A cross-sectional study was conducted, involving statistical summaries and Wilcoxon test for median comparison in quantitative data. Fisher's exact test or Chi-squared test were used for qualitative data. Multivariate logistic regression analysis was performed, adjusted by the "Backward" method, to identify potential mortality-associated factors, reporting ORs, 95% CIs, and p-values for each variable. A p-value < 0.05 was considered statistically significant. R-CRAN software version 4.3.2 was used for statistical analysis.

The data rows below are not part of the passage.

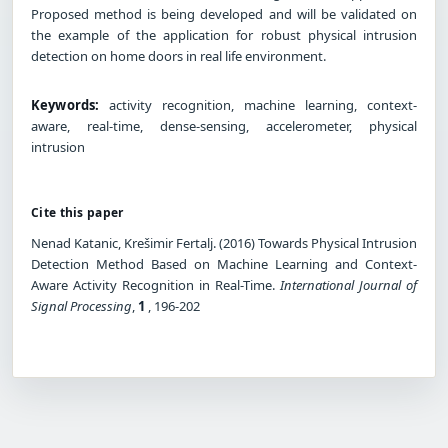
Proposed method is being developed and will be validated on
the example of the application for robust physical intrusion
detection on home doors in real life environment.
Keywords:
activity recognition, machine learning, context-
aware, real-time, dense-sensing, accelerometer, physical
intrusion
Cite this paper
Nenad Katanic, Krešimir Fertalj. (2016) Towards Physical Intrusion
Detection Method Based on Machine Learning and Context-
Aware Activity Recognition in Real-Time.
International Journal of
Signal Processing
,
1
, 196-202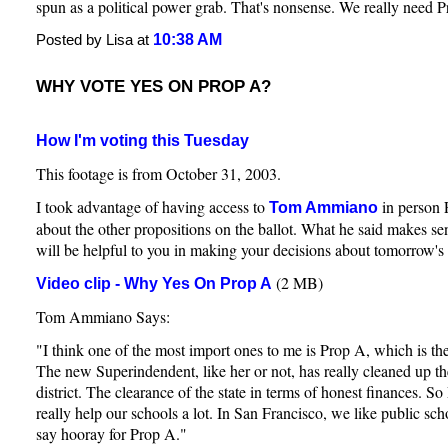
spun as a political power grab. That's nonsense. We really need 
10:38 AM
Posted by Lisa at
WHY VOTE YES ON PROP A?
How I'm voting this Tuesday
This footage is from October 31, 2003.
I took advantage of having access to
in person 
Tom Ammiano
about the other propositions on the ballot. What he said makes sen
will be helpful to you in making your decisions about tomorrow's 
(2 MB)
Video clip - Why Yes On Prop A
Tom Ammiano Says:
"I think one of the most import ones to me is Prop A, which is t
The new Superindendent, like her or not, has really cleaned up th
district. The clearance of the state in terms of honest finances. 
really help our schools a lot. In San Francisco, we like public sc
say hooray for Prop A."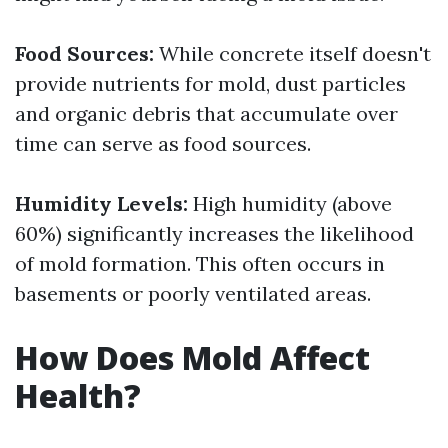
Food Sources:
While concrete itself doesn't
provide nutrients for mold, dust particles
and organic debris that accumulate over
time can serve as food sources.
Humidity Levels:
High humidity (above
60%) significantly increases the likelihood
of mold formation. This often occurs in
basements or poorly ventilated areas.
How Does Mold Affect
Health?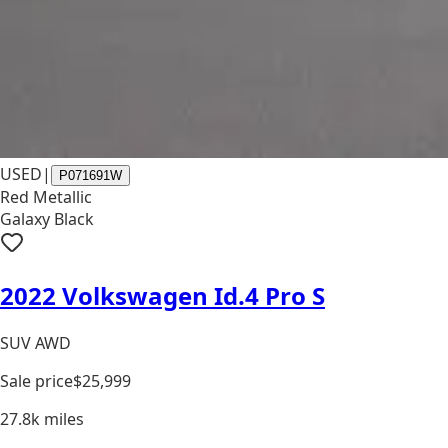
USED
|
P071691W
Red Metallic
Galaxy Black
2022 Volkswagen Id.4 Pro S
SUV AWD
Sale price
$25,999
27.8k
miles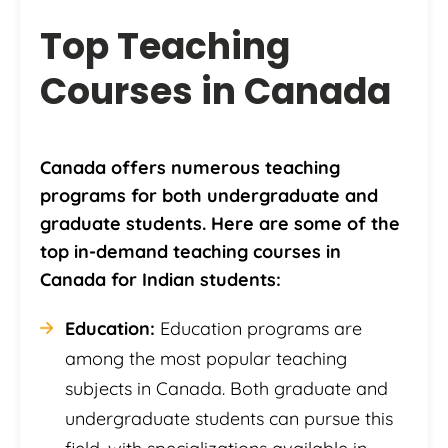
Top Teaching
Courses in Canada
Canada offers numerous teaching
programs for both undergraduate and
graduate students. Here are some of the
top in-demand teaching courses in
Canada for Indian students:
Education:
Education programs are
among the most popular teaching
subjects in Canada. Both graduate and
undergraduate students can pursue this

This study examined 137 patients undergoing cardiovascular surgery, mostly male (75%), with a median age of 62. Common comorbidities included hypertension (60%), type 2 diabetes (17%), acute kidney injury (15%), and non-dialytic chronic kidney disease (12%). 11% died during the study. Patients with acute kidney injury (LRA) had higher prevalence of type 2 diabetes compared to those without (35% vs. 14%). Non-dialytic chronic kidney disease prevalence in LRA patients was 30%. Bentall surgery was more common in LRA patients (20% vs. 5.1%). LRA patients underwent extracorporeal circulation more often (80% vs. 52%). LRA presence correlated with higher mortality risk (OR: 7.14, p = 0.006). BCEC use during surgery also raised mortality risk (OR: 6.86, p = 0.030).
In patients undergoing cardiovascular surgery, hypertension was the most common comorbidity (60%). Acute Kidney Injury (AKI) was prevalent, particularly in those with diabetes (35%). AKI and the use of extracorporeal circulation were associated with higher postoperative mortality risk.